▶ **Task details**:
Write the next part of the passage below on managing R packages for Docker with renv, picking up from where it stops.

▶ **Supplied passage**:

Installing R packages into a Docker container is quite straightforward. If you are installing only one or a small number of packages, you can add:

RUN R -e "install.packages('<PACKAGE>', repos = c(CRAN = 'https://cloud.r-project.org'))"

where <PACKAGE> is the name of the package. However, each one of these commands (WORKDIR, RUN etc.) create a layer in the Docker container, and good practice is to keep these layers to a minimum (you saw how they're not small objects to have on your computer). So what can we do if we have a whole load of packages to install? One solution is to use renv. You could also throw them all into the <PACKAGE> part above, but renv is a nice tool for package management in general, so we'll go with that for now. L8Rz, I'll throw them all together.

When using renv with Docker, I've found the best way to do things is to share the cache, which we will do through our docker-compose.yml file. First, let's get renv set up in another folder.

For reference, the complete documentation for renv can be found here. Let's set up a new folder, initialize an RStudio project in it and initialize renv. Once you've got your project set up, install renv in R:

install.packages('remotes')
remotes::install_github('rstudio/renv@0.9.2-31')

Once this is done, you can run this from R:

renv::init()

This will set up renv for this project (folder). By default, renv uses a global cache. Let's stick to a project-specific cache, since we don't want to transfer anything over to our Docker container that we don't need. We'll use an environment variable for this. First, make a project-specific .Renviron file:

touch .Renviron

Now add the following line to it:

RENV_PATHS_CACHE = renv/cache

Restart your R session and now we'll have a local cache.

Ok, so now we can install a few R packages that we might use. Let's start with the aforementioned processx.

renv uses a lockfile in the style of npm to keep track of what packages are used in a project (you can see the npm one used for this website here). At this stage, it should just have the following entries:

{
  "R": {
    "Version": "3.6.2",
    "Repositories": [
      {
        "Name": "CRAN",
        "URL": "https://cran.rstudio.com"

▶ **Study material**:
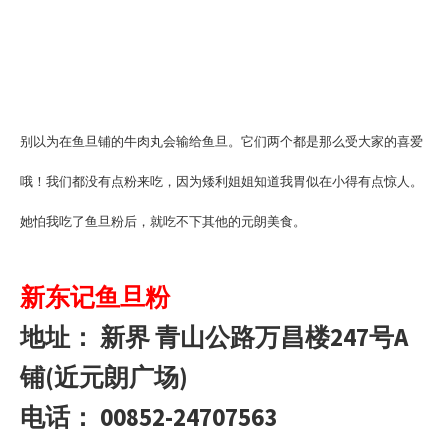
别以为在
鱼旦铺的牛肉丸会输给鱼旦。它们两个都是那么受大家的喜爱
哦！我们都没有点粉来吃，因为矮利姐姐知道我胃似在小得有点惊人。
她怕我吃了鱼旦粉后，就吃不下其他的元朗美食。
新东记鱼旦粉
地址： 新界
青山公路万昌楼247号A
铺(近元朗广场)
电话：
00852-24707563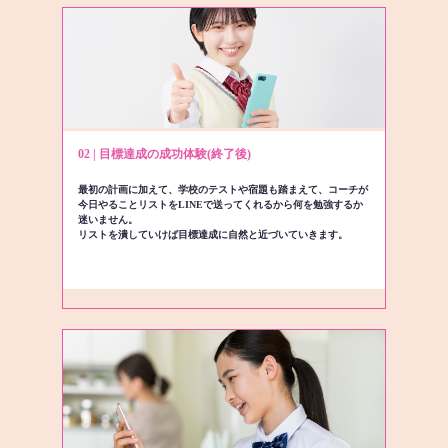
02 | 目標達成の成功体験(終了後)
最初の計画に加えて、学校のテストや宿題も踏まえて、コーチが
今日やることリストをLINEで送ってくれるから何を勉強するか
迷いません。
リストを潰していけば目標達成に自然と近づいていきます。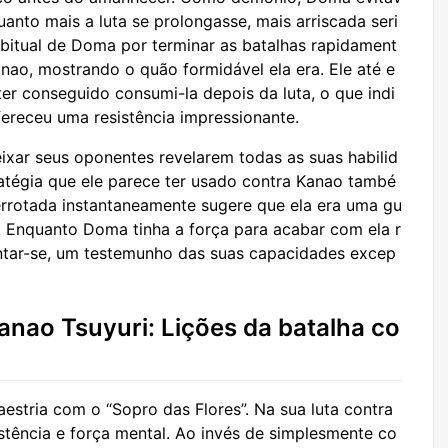
uanto mais a luta se prolongasse, mais arriscada seri
abitual de Doma por terminar as batalhas rapidament
nao, mostrando o quão formidável ela era. Ele até e
r conseguido consumi-la depois da luta, o que indi
ereceu uma resistência impressionante.
ixar seus oponentes revelarem todas as suas habilid
ratégia que ele parece ter usado contra Kanao també
errotada instantaneamente sugere que ela era uma gu
o. Enquanto Doma tinha a força para acabar com ela r
tar-se, um testemunho das suas capacidades excep
anao Tsuyuri: Lições da batalha co
estria com o “Sopro das Flores”. Na sua luta contra
stência e força mental. Ao invés de simplesmente co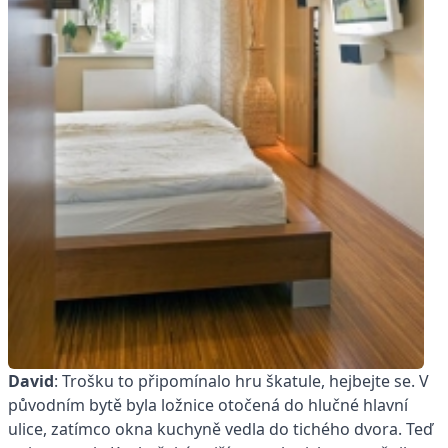
David
: Trošku to připomínalo hru škatule, hejbejte se. V
původním bytě byla ložnice otočená do hlučné hlavní
ulice, zatímco okna kuchyně vedla do tichého dvora. Teď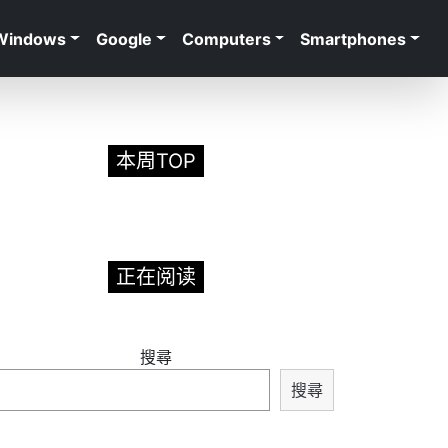
Windows
Google
Computers
Smartphones
本周TOP
正在阅读
搜尋
搜尋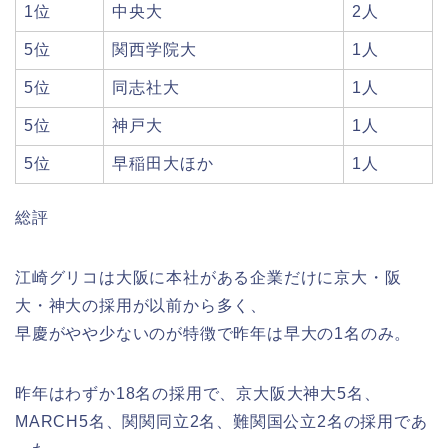
1位
中央大
2人
5位
関西学院大
1人
5位
同志社大
1人
5位
神戸大
1人
5位
早稲田大ほか
1人
総評
江崎グリコは大阪に本社がある企業だけに京大・阪
大・神大の採用が以前から多く、
早慶がやや少ないのが特徴で昨年は早大の1名のみ。
昨年はわずか18名の採用で、京大阪大神大5名、
MARCH5名、関関同立2名、難関国公立2名の採用であ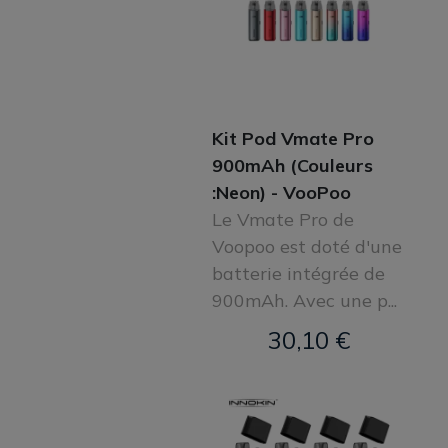
Kit Pod Vmate Pro
900mAh (Couleurs
:Neon) - VooPoo
Le Vmate Pro de
Voopoo est doté d'une
batterie intégrée de
900mAh. Avec une p...
30,10 €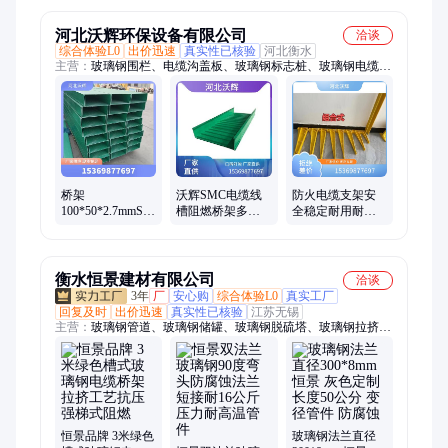
河北沃辉环保设备有限公司
洽谈
综合体验L0
出价迅速
真实性已核验
河北衡水
主营：
玻璃钢围栏、电缆沟盖板、玻璃钢标志桩、玻璃钢电缆桥
架、玻璃钢防眩板、玻璃钢电缆支架
桥架
沃辉SMC电缆线
防火电缆支架安
100*50*2.7mmSMC
槽阻燃桥架多种
全稳定耐用耐腐
电缆线槽工程支
规格可选玻璃钢
厂家复合玻璃钢
持定制源头厂家
材质
支架定制
衡水恒景建材有限公司
洽谈
3年
厂
安心购
综合体验L0
真实工厂
回复及时
出价迅速
真实性已核验
江苏无锡
主营：
玻璃钢管道、玻璃钢储罐、玻璃钢脱硫塔、玻璃钢拉挤方
管、玻璃钢电缆桥架、玻璃钢拉挤圆管、玻璃钢拉挤平板、玻璃
钢平盖板、玻璃钢拱形盖板、光伏走道板、锌铝镁走道板、玻璃
钢风管、玻璃钢法兰、玻璃钢弯头、玻璃钢三通变径、玻璃钢异
形件、玻璃钢洗涤塔、玻璃钢围栏、玻璃钢格栅、玻璃钢污水池
盖板、玻璃钢平板、玻璃钢除臭风管、玻璃钢檩条
恒景品牌 3米绿色
玻璃钢法兰直径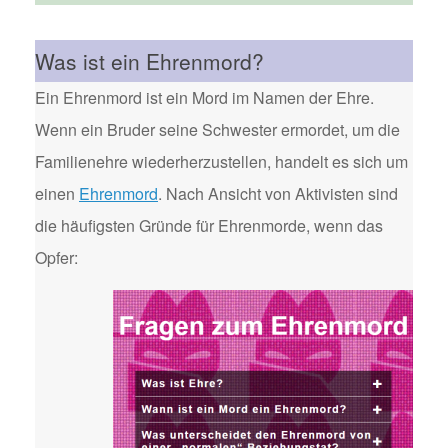
Was ist ein Ehrenmord?
Ein Ehrenmord ist ein Mord im Namen der Ehre.
Wenn ein Bruder seine Schwester ermordet, um die
Familienehre wiederherzustellen, handelt es sich um
einen
Ehrenmord
. Nach Ansicht von Aktivisten sind
die häufigsten Gründe für Ehrenmorde, wenn das
Opfer: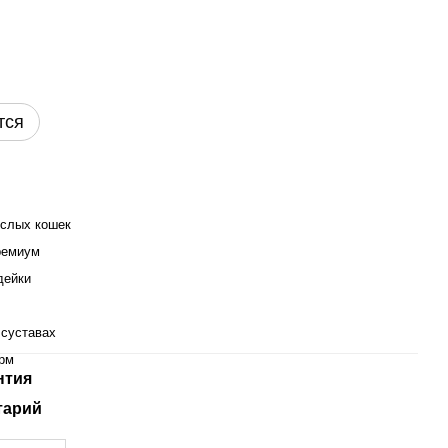
тся
ослых кошек
ремиум
дейки
 суставах
орм
нтия
тарий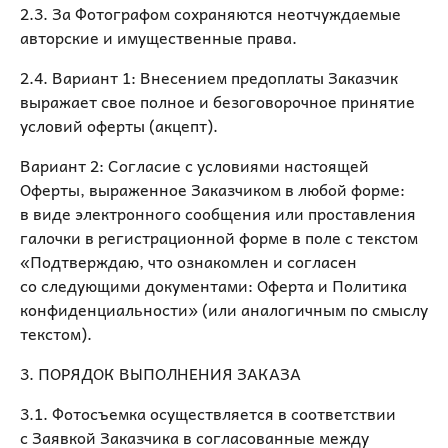
2.3. За Фотографом сохраняются неотчуждаемые
авторские и имущественные права.
2.4. Вариант 1: Внесением предоплаты Заказчик
выражает свое полное и безоговорочное принятие
условий оферты (акцепт).
Вариант 2: Согласие с условиями настоящей
Оферты, выраженное Заказчиком в любой форме:
в виде электронного сообщения или проставления
галочки в регистрационной форме в поле с текстом
«Подтверждаю, что ознакомлен и согласен
со следующими документами: Оферта и Политика
конфиденциальности» (или аналогичным по смыслу
текстом).
3. ПОРЯДОК ВЫПОЛНЕНИЯ ЗАКАЗА
3.1. Фотосъемка осуществляется в соответствии
с Заявкой Заказчика в согласованные между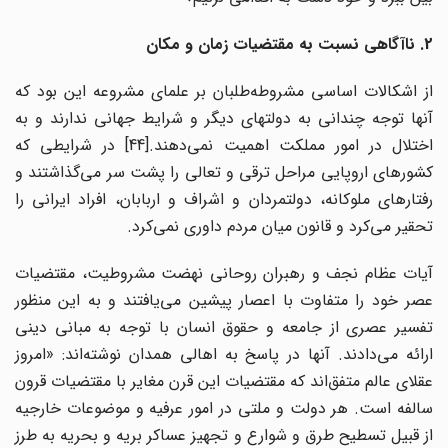
2. ناآگاهی نسبت به مقتضیات زمان و مکان
از اشکالات اساسی مشروطه‌طلبان بر علمای مشروعه این بود که
آنها توجه چندانی به دولتهای دیگر و شرایط جهانی ندارند و به
اختلال در امور مملکت اهمیت نمی‌دهند.[44] در شرایطی که
کشورهای اروپایی مراحل ترقی و تعالی را پشت سر می‌گذاشتند و
رفتارهای ملوکانه، دولتمردان و اشراف و اربابان، افراد ایرانی را
تحقیر می‌کرد و قانون میان مردم داوری نمی‌کرد.
آیات عظام نجف و رهبران روحانی نهضت مشروطیت، مقتضیات
عصر خود را متفاوت با اعصار پیشین می‌یافتند و به این منظور
تفسیر عصری از جامعه و حقوق انسان با توجه به مبانی دینی
ارائه می‌دادند. آنها در پاسخ به اهالی همدان نوشته‌اند: «امروز
عقلای عالم متفق‌اند که مقتضیات این قرن مغایر با مقتضیات قرون
سالفه است. هر دولت و ملتی در امور عرفیه و موضوعات خارجیه
از قبیل تسطیح طرق و شوارع و تجهیز عساکر بریه و بحریه به طرز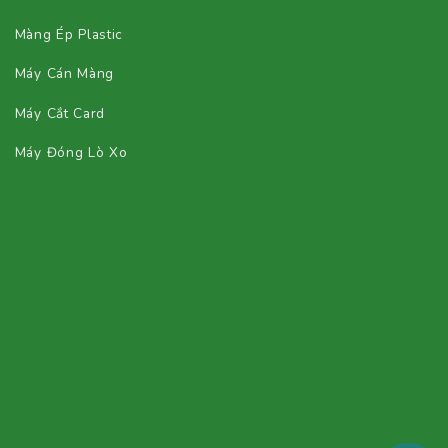
Màng Ép Plastic
Máy Cán Màng
Máy Cắt Card
Máy Đóng Lò Xo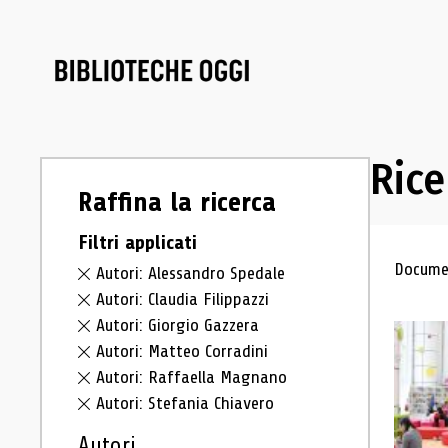
Rice
Raffina la ricerca
Filtri applicati
Ris
Documen
Autori: Alessandro Spedale
Autori: Claudia Filippazzi
Autori: Giorgio Gazzera
Autori: Matteo Corradini
Autori: Raffaella Magnano
Autori: Stefania Chiavero
Autori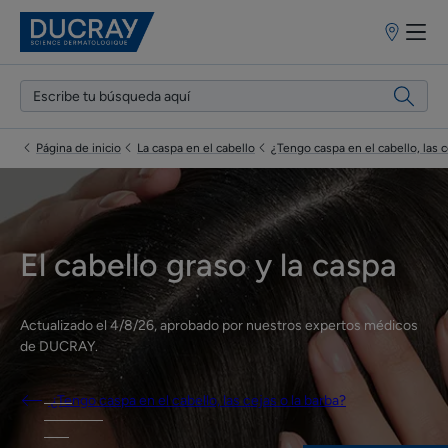
Puntos
de
venta
Página de inicio
La caspa en el cabello
¿Tengo caspa en el cabello, las c
El cabello graso y la caspa
Actualizado el
4/8/26
, aprobado por
nuestros expertos médicos
de DUCRAY
.
¿Tengo caspa en el cabello, las cejas o la barba?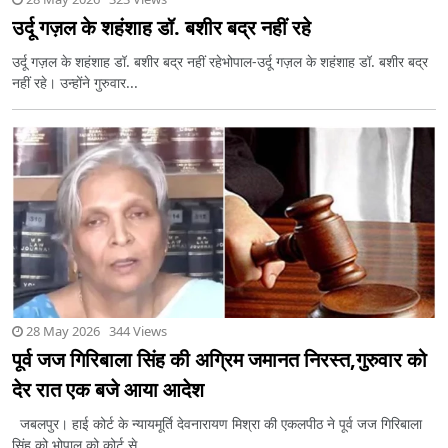
उर्दू गज़ल के शहंशाह डॉ. बशीर बद्र नहीं रहे
उर्दू गज़ल के शहंशाह डॉ. बशीर बद्र नहीं रहेभोपाल-उर्दू गज़ल के शहंशाह डॉ. बशीर बद्र
नहीं रहे। उन्होंने गुरुवार...
28 May 2026 344 Views
पूर्व जज गिरिबाला सिंह की अग्रिम जमानत निरस्त,गुरुवार को
देर रात एक बजे आया आदेश
जबलपुर। हाई कोर्ट के न्यायमूर्ति देवनारायण मिश्रा की एकलपीठ ने पूर्व जज गिरिबाला
सिंह को भोपाल को कोर्ट से...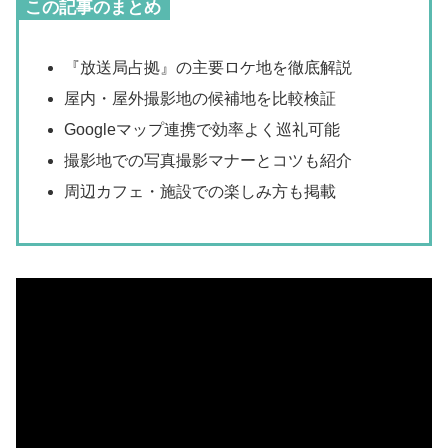
この記事のまとめ
『放送局占拠』の主要ロケ地を徹底解説
屋内・屋外撮影地の候補地を比較検証
Googleマップ連携で効率よく巡礼可能
撮影地での写真撮影マナーとコツも紹介
周辺カフェ・施設での楽しみ方も掲載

▶ **Solved exercise**:
      }
    ]
  },
  "Packages": {
    "renv": {
      "Package": "renv",
      "Version": "0.9.2-28",
      "Source": "GitHub",
      "RemoteType": "github",
      "RemoteHost": "api.github.com",
      "RemoteRepo": "renv",
      "RemoteUsername": "rstudio",
      "RemoteRef": "master",
      "RemoteSha": "89248dcee7e3cc367de09fefee90cbd529d4b7cf",
      "Hash": "c07009d1397ccdc76280404cd85394b4"
    }
  }
}

We will use renv to install processx, and tibble for pretty printing. Since we're moving in the direction of a cli, let's install, well, cli. For now, we'll just use it to make a spinner, but later it will form an important part of our appzinho.

renv::install("processx")
renv::install("tibble")
renv::install("cli")

This allows us to clean up our R scripts and monitor the Python process properly. Let's write a new R script called r_processx.R:

library(processx)
library(cli)
library(tibble)

write.csv(mtcars, "mtcars.csv")

p <- process$new("python3", "mtcars.py")
sp <- make_spinner("bouncingBall")
while (p$is_alive()) {
  sp$spin()
  Sys.sleep(1)
}

mt <- read.csv("mtcars_py.csv", stringsAsFactors = FALSE)

print(head(mt))

This adds a process p that we can monitor (the p$is_alive() part) and a nice spinner that's cool. We call our Python script from before (you'll need to copy it over to this folder, it's the same one, mtcars.py), it hasn't changed. Let's run renv::snapshot(), which should show you this:

> renv::snapshot()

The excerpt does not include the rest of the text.